Just to be clear, I’m not trying to slag on whoever prepared this document. I’m sure they did the best they could, they just didn’t know any better. It would be as if someone asked me to write a glossary about medicine. The flaw is in whoever commissioned the glossary, to not run it by some expert to check. Or maybe they could’ve just omitted the glossary entirely, as these topics are covered in standard textbooks.
P.S. And whassup with that ugly, ugly logo? It’s the U.S. government. We’re the greatest country on earth. Sure, our health-care system is famously crappy, but can’t we come up with a better logo than this? Christ.
P.P.S. Following Paul Alper’s suggestion, I made my definition more general by removing the phrase, “that the true underlying effect is zero.”

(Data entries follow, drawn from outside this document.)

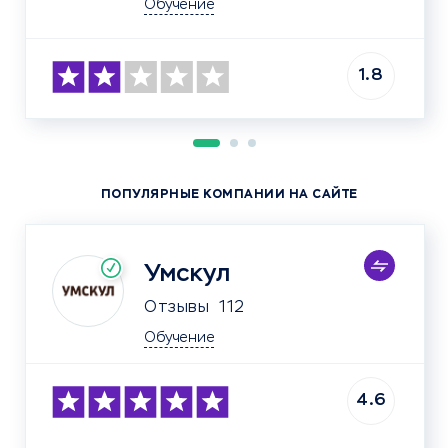
Обучение
1.8
ПОПУЛЯРНЫЕ КОМПАНИИ НА САЙТЕ
Умскул
Отзывы
112
Обучение
4.6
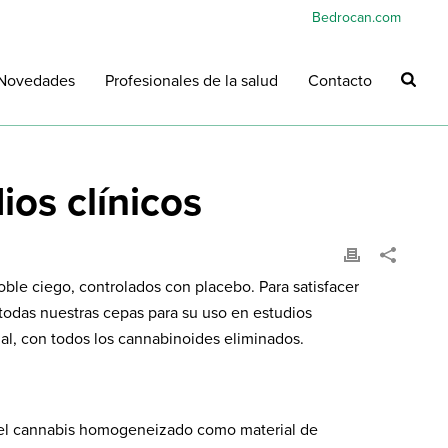
Bedrocan.com
Novedades
Profesionales de la salud
Contacto
ios clínicos
ble ciego, controlados con placebo. Para satisfacer
odas nuestras cepas para su uso en estudios
inal, con todos los cannabinoides eliminados.
a el cannabis homogeneizado como material de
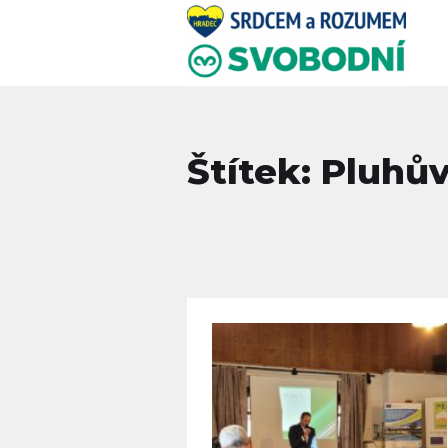
Štítek: Pluhů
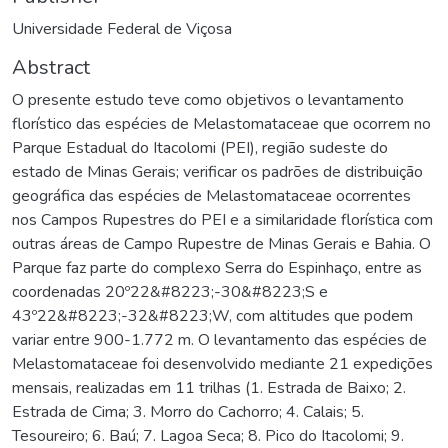
Universidade Federal de Viçosa
Abstract
O presente estudo teve como objetivos o levantamento
florístico das espécies de Melastomataceae que ocorrem no
Parque Estadual do Itacolomi (PEI), região sudeste do
estado de Minas Gerais; verificar os padrões de distribuição
geográfica das espécies de Melastomataceae ocorrentes
nos Campos Rupestres do PEI e a similaridade florística com
outras áreas de Campo Rupestre de Minas Gerais e Bahia. O
Parque faz parte do complexo Serra do Espinhaço, entre as
coordenadas 20º22&#8223;-30&#8223;S e
43º22&#8223;-32&#8223;W, com altitudes que podem
variar entre 900-1.772 m. O levantamento das espécies de
Melastomataceae foi desenvolvido mediante 21 expedições
mensais, realizadas em 11 trilhas (1. Estrada de Baixo; 2.
Estrada de Cima; 3. Morro do Cachorro; 4. Calais; 5.
Tesoureiro; 6. Baú; 7. Lagoa Seca; 8. Pico do Itacolomi; 9.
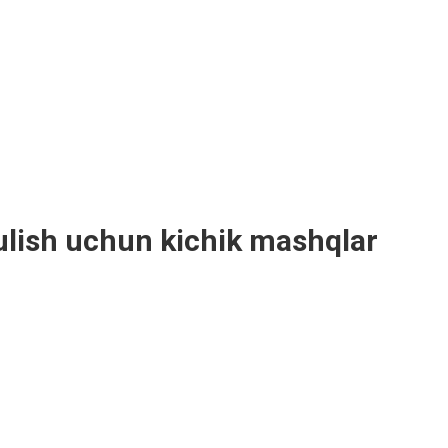
ulish uchun kichik mashqlar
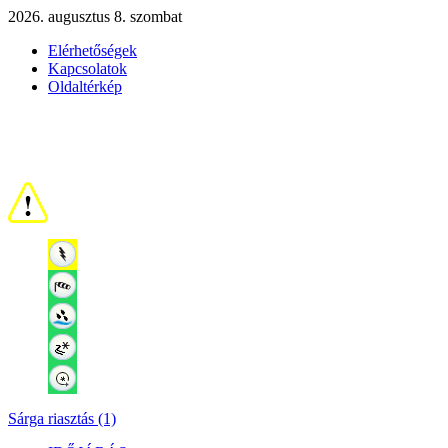
2026. augusztus 8. szombat
Elérhetőségek
Kapcsolatok
Oldaltérkép
Sárga riasztás (1)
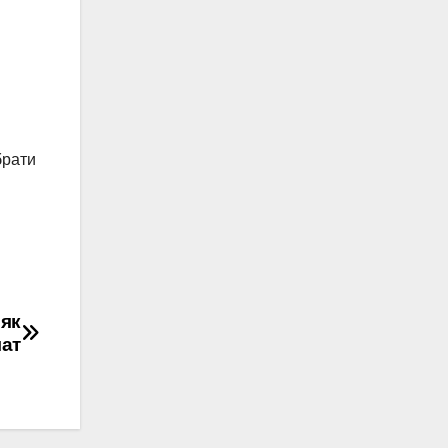
брати
 як
лат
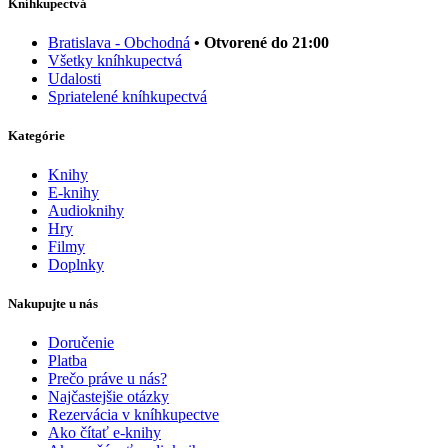
Kníhkupectvá
Bratislava - Obchodná
• Otvorené do 21:00
Všetky kníhkupectvá
Udalosti
Spriatelené kníhkupectvá
Kategórie
Knihy
E-knihy
Audioknihy
Hry
Filmy
Doplnky
Nakupujte u nás
Doručenie
Platba
Prečo práve u nás?
Najčastejšie otázky
Rezervácia v kníhkupectve
Ako čítať e-knihy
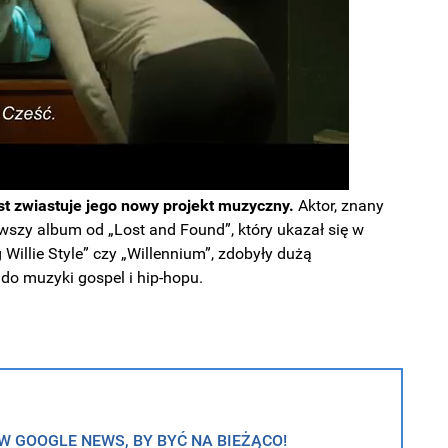
st zwiastuje jego nowy projekt muzyczny.
Aktor, znany
erwszy album od
„Lost and Found”, który ukazał się w
g Willie Style” czy „Willennium”, zdobyły dużą
o muzyki gospel i hip-hopu.
 GOOGLE NEWS, BY BYĆ NA BIEŻĄCO!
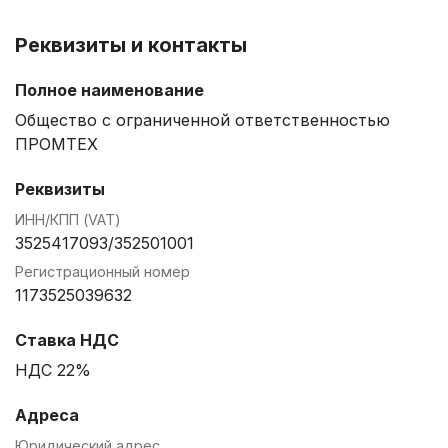
Реквизиты и контакты
Полное наименование
Общество с ограниченной ответственностью
ПРОМТЕХ
Реквизиты
ИНН/КПП (VAT)
3525417093/352501001
Регистрационный номер
1173525039632
Ставка НДС
НДС 22%
Адреса
Юридический адрес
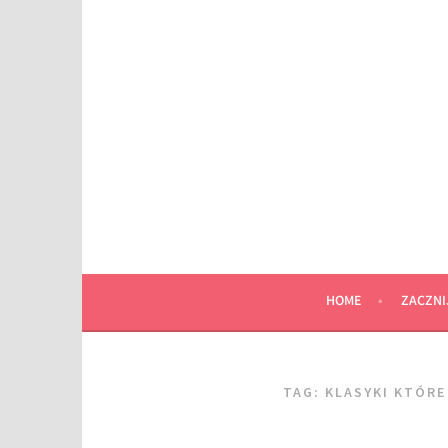
Przeskocz
do
wpisu
HOME
ZACZNI
TAG:
KLASYKI KTÓR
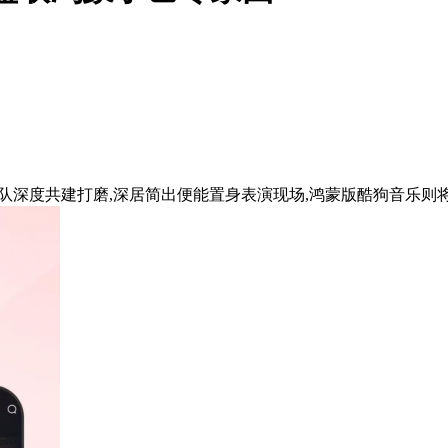
度共建打磨,深居简出便能置身表演现场,鸿蒙版酷狗音乐则将于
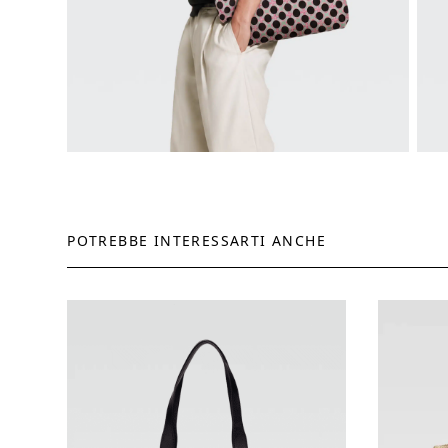
POTREBBE INTERESSARTI ANCHE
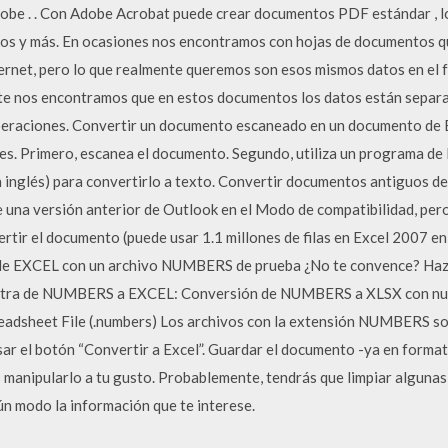
dobe . . Con Adobe Acrobat puede crear documentos PDF estándar ,
os y más. En ocasiones nos encontramos con hojas de documentos q
rnet, pero lo que realmente queremos son esos mismos datos en el fo
 nos encontramos que en estos documentos los datos están separad
peraciones. Convertir un documento escaneado en un documento de E
es. Primero, escanea el documento. Segundo, utiliza un programa d
n inglés) para convertirlo a texto. Convertir documentos antiguos d
una versión anterior de Outlook en el Modo de compatibilidad, per
rtir el documento (puede usar 1.1 millones de filas en Excel 2007 en
 de EXCEL con un archivo NUMBERS de prueba ¿No te convence? Haz cl
uestra de NUMBERS a EXCEL: Conversión de NUMBERS a XLSX con n
adsheet File (.numbers) Los archivos con la extensión NUMBERS so
r el botón “Convertir a Excel”. Guardar el documento -ya en format
manipularlo a tu gusto. Probablemente, tendrás que limpiar algunas 
ún modo la información que te interese.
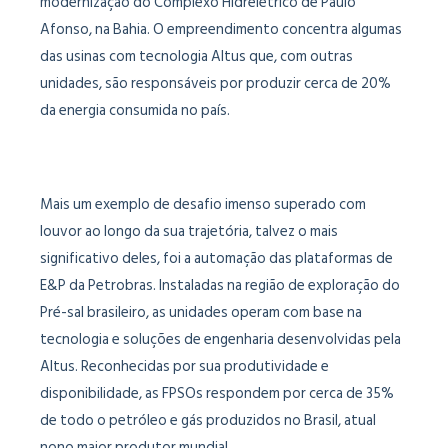
modernização do Complexo Hidrelétrico de Paulo
Afonso, na Bahia. O empreendimento concentra algumas
das usinas com tecnologia Altus que, com outras
unidades, são responsáveis por produzir cerca de 20%
da energia consumida no país.
Mais um exemplo de desafio imenso superado com
louvor ao longo da sua trajetória, talvez o mais
significativo deles, foi a automação das plataformas de
E&P da Petrobras. Instaladas na região de exploração do
Pré-sal brasileiro, as unidades operam com base na
tecnologia e soluções de engenharia desenvolvidas pela
Altus. Reconhecidas por sua produtividade e
disponibilidade, as FPSOs respondem por cerca de 35%
de todo o petróleo e gás produzidos no Brasil, atual
nono maior produtor mundial.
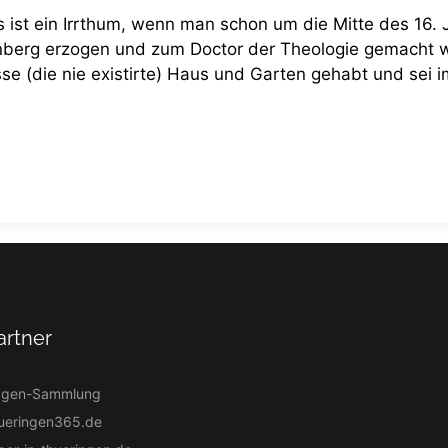
s ist ein Irrthum, wenn man schon um die Mitte des 16.
ttenberg erzogen und zum Doctor der Theologie gemacht
e (die nie existirte) Haus und Garten gehabt und sei i
artner
agen-Sammlung
ueringen365.de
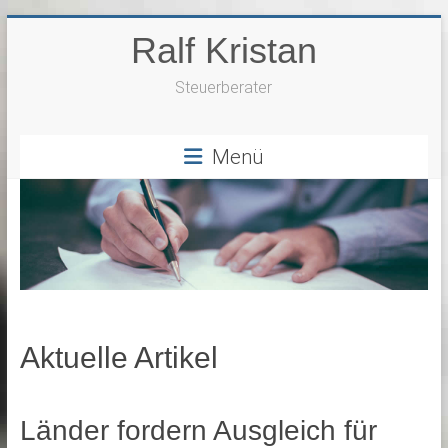
Zum
Ralf Kristan
Inhalt
springen
Steuerberater
Menü
Aktuelle Artikel
Länder fordern Ausgleich für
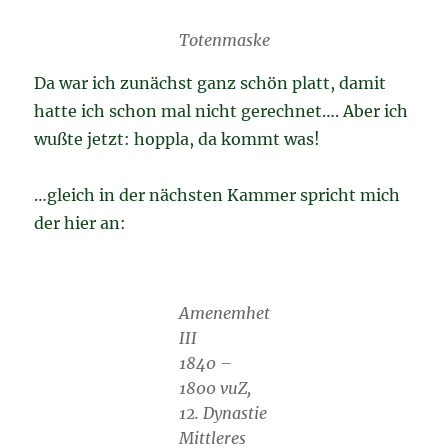
Totenmaske
Da war ich zunächst ganz schön platt, damit
hatte ich schon mal nicht gerechnet…. Aber ich
wußte jetzt: hoppla, da kommt was!
…gleich in der nächsten Kammer spricht mich
der hier an:
Amenemhet
III
1840 –
1800 vuZ,
12. Dynastie
Mittleres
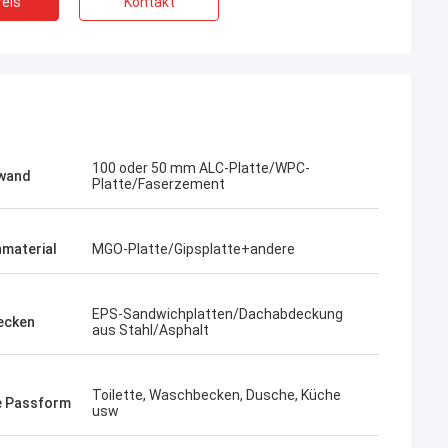
eis
Kontakt
100 oder 50 mm ALC-Platte/WPC-
wand
Platte/Faserzement
material
MGO-Platte/Gipsplatte+andere
EPS-Sandwichplatten/Dachabdeckung
ecken
aus Stahl/Asphalt
Bob
Ein was für wunderbares Team, ich
Toilette, Waschbecken, Dusche, Küche
e Passform
 sehr ernst und
glücklich bin, zu sein, sind Partner und ich
usw
ich ihnen.
auch glücklich, Freunde in die Leben zu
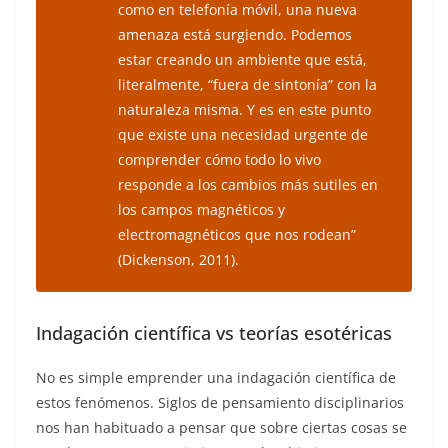
como en telefonía móvil, una nueva
amenaza está surgiendo. Podemos
estar creando un ambiente que está,
literalmente, “fuera de sintonía” con la
naturaleza misma. Y es en este punto
que existe una necesidad urgente de
comprender cómo todo lo vivo
responde a los cambios más sutiles en
los campos magnéticos y
electromagnéticos que nos rodean”
(Dickenson, 2011).
Indagación científica vs teorías esotéricas
No es simple emprender una indagación científica de
estos fenómenos. Siglos de pensamiento disciplinarios
nos han habituado a pensar que sobre ciertas cosas se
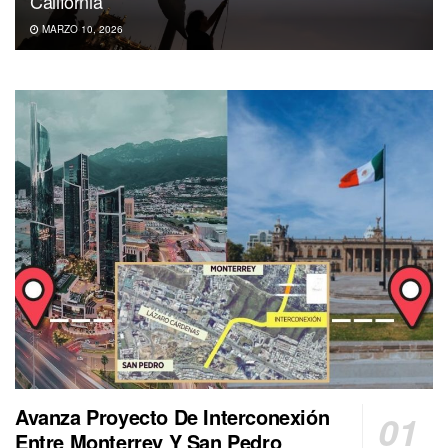
California
MARZO 10, 2026
Avanza Proyecto De Interconexión
Entre Monterrey Y San Pedro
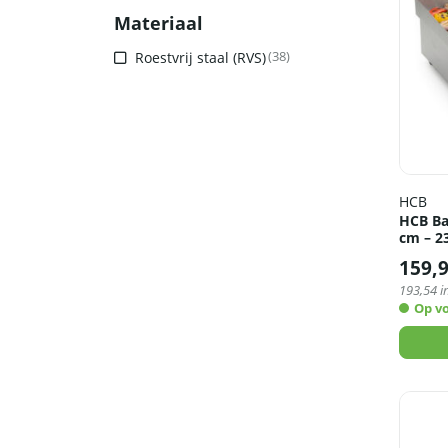
Materiaal
Roestvrij staal (RVS)
(38)
HCB
HCB Bak
cm – 2
159,
193,54
i
Op v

P.P.P.S. The bigger picture, though, is that I don’t think people should be making decisions based on statistical significance in any case. In my ideal world, we’d be defining statistical significance just as a legacy project, so that students can understand outdated reports that might be of historical interest. If you’re gonna define statistical significance, you should do it right, but really I think all this stuff is generally misguided.